Todos os posts de Dra. Suzana Vieira

Sou graduada pela Faculdade de Medicina da UFPE e completei minha formação na USP nas Residência Médicas (Clínica e Endocrinologia) e Doutorado. Atualmente, atendo como Endocrinologista em consultório particular (presencial e online) e sou Professora de Medicina na Uni9 Mauá

Análogos de insulina para diabetes tipo 1

Secreção de insulina basal e prandial

Para iniciar a discussão sobre os análogos de insulina, precisamos pincelar os perfis de secreção de insulina em pessoas sem diabetes.

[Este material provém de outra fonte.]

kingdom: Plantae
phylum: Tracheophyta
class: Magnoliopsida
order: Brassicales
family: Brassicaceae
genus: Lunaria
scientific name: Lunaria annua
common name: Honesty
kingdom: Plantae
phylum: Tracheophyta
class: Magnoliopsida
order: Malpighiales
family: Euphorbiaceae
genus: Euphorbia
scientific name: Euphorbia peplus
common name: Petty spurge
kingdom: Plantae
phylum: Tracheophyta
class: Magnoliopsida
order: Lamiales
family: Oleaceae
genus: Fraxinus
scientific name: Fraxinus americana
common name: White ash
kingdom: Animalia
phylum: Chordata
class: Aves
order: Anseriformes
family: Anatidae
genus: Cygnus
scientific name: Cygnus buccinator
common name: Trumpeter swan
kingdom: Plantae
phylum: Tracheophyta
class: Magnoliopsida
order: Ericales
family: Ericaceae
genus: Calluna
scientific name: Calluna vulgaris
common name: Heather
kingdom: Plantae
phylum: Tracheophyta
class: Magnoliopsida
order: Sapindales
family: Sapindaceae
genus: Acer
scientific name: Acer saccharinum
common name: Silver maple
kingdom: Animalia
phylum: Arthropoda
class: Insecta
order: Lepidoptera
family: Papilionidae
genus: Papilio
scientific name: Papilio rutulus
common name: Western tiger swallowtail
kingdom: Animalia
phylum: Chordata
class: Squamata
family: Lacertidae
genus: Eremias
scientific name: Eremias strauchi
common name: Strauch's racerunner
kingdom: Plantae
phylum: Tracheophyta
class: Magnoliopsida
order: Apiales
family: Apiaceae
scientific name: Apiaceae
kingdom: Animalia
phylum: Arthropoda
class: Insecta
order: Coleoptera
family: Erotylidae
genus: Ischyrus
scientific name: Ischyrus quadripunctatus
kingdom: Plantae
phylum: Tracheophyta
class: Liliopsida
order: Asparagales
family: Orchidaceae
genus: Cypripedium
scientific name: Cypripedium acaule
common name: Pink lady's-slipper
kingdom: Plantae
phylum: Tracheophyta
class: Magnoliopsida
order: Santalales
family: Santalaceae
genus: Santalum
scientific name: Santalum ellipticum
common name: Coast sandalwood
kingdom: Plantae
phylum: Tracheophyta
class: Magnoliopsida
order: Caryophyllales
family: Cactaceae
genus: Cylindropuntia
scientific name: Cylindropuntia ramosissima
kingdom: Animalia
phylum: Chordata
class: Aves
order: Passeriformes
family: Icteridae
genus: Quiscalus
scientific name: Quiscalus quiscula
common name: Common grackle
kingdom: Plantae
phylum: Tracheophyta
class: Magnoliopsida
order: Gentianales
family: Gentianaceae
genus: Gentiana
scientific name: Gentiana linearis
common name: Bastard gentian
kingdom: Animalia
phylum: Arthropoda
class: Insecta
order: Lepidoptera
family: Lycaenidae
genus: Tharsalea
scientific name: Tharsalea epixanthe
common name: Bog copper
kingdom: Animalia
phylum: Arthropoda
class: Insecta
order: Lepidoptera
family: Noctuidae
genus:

Em pessoas sem diabetes, o pâncreas secreta insulina em dois padrões:

Insulina basal – mantém o metabolismo em estado anabólico; é uma secreção contínua nas 24h do dia;

Insulina prandial – picos de liberação para a captação de nutrientes da refeição, principalmente carboidratos.

No tratamento do diabetes tipo 1, o grande desafio é mimetizar os dois padrões de secreção fisiológica de insulina pelo pâncreas normal. Para isso, dois tipos de insulina são necessários: um de ação mais lenta que imitaria a insulina basal e outra de ação mais rápida, que faria o papel da insulina prandial.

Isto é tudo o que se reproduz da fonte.